Pedro’s day job is as a carpenter. But his time off from that is fairly consumed with creative pursuits.

Pedro Mule:
“You know, that helps me stay stable and balance. But I also find a balance with having a fulltime job and then coming home and being able to come home and zone out or really dive into my artwork. And, to me, I need that. I need that balance, just like with anything else. It certainly helps me to be more enthusiastic about artwork rather than pencil pushing all day long, and making it more of a job than an enjoyment.”

“And then, come my weekends, that’s all I really do. I might have some errands to run but, come home, I’m always drawing or doing something creative: woodworking, painting. You know, whatever I can get my hands on really.”

“When I am drawing, 99% of the time I have my headphones on. And music, I think, it certainly opens up those flood gates for me at times, where you can just focus on what you are doing. You can escape from the real world for a while. And. I listen to anything from the Beatles, to Slayer, to Patsy Cline. I mean, there’s either good or bad music but, not to get off subject, it certainly helps kind of maintain my focus on whatever is the task at hand. But, as far as the process is concerned, music is certainly involved. Um, I kind of cozy up with a cup of coffee and kind of shut out the world for a while, and kind of hone in on what’s in front of me.”

Art is not only a pleasant pastime for Pedro. He says that supportive friends encouraged him to pursue it more professionally.

Pedro Mule:
“About for years ago, I was doing a lot of this for myself and a buddy of mine, his name is Bill Todd, and he actually called me and said, “Hey, I’m working at this brewery, and I’d love to get your art on the walls here. Are you interested in doing a poster?” And, I said: “Sure.”

“Out of a longtime friend, it developed a string of more artwork. And lately it’s really just someone giving me a call or a shout on the web, saying, “Hey, we love your work. Are you interested in doing this, this, or this?” I’ve had people come to me for album covers. I’ve had people come to me for books recently.”

“I never say no depending on the situation. Because, you never know what experience you are going to gain out of that. For me, I love doing what I do. And no matter reaction I get, as long as I am happy with my piece, that’s all that matters anymore.”

“Like I said, it’s an escape from life, really. And, I hold that very dearly. And I don’t take it for granted anymore. I’m really uh, motivated to keep my craft strong, and learn each and every day. Because, honestly, it’s been a learning experience each and every day. Every time I draw, I’ve kept his notion in my head to keep practicing every day, no matter how long or short the time is. Always keep a pen in your hand, a piece of paper in front of you, just to keep it sharp.”

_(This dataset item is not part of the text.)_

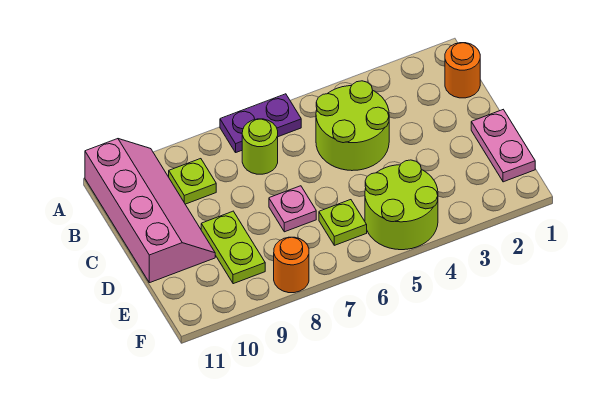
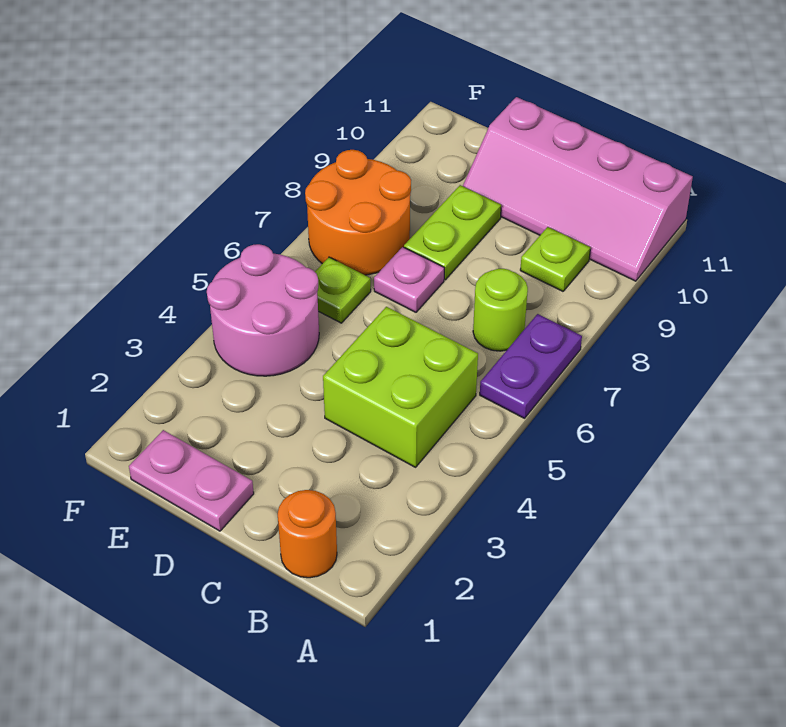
lime 2x2 round brick [316,81,389,171] -> lime 2x2 brick [323,307,478,467]
lime 1x2 plate [201,211,265,284] -> lime 1x2 plate turned to [404,185,501,280]
lime 2x2 round brick [365,160,438,250] -> pink 2x2 round brick [207,244,319,376]
orange 1x1 round brick [274,237,309,293] -> orange 2x2 round brick [305,150,411,275]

“You know, it’s tough. There are times I will go a week long and I’m like, “My gosh, I feel like I’m out of place.” But, once I get back into it, I’m like, “Ah. This is where I call home.”

“I guess my message to any other artist is to just be yourself. Don’t let anyone else tell you otherwise.”

“I think we just get to a point where we are just comfortable. And, as much as we like that comfort, at the same time we become stagnant. It becomes a rut in my opinion. And, I love shaking that up. I love breaking out of the norm. You know, try something different, whatever it may be.”

“The thing is you’ll never know what you are good at; or you may have a talent that you may never have known, until you try it. And, life is too short to hold back and have the media or whoever telling you otherwise. If you feel it in your heart and your mind, go for it.”